Task: Consider the entries given below. Count the lines that include "gulvmand" and give only the count.

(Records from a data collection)
::::::::::

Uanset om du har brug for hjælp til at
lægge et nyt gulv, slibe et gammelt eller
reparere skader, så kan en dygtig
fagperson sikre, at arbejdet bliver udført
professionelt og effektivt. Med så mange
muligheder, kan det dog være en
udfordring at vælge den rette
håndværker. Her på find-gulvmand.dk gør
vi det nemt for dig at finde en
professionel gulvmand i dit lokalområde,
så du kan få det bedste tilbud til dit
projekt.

::::::::::

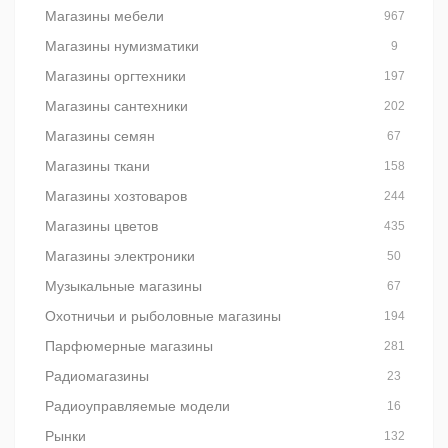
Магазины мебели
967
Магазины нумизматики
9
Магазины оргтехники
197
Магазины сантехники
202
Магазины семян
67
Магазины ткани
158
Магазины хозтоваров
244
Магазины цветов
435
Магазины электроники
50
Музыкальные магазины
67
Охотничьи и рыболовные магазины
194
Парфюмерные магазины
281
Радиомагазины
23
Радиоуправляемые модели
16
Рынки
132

::::::::::

Response to this exercise: 2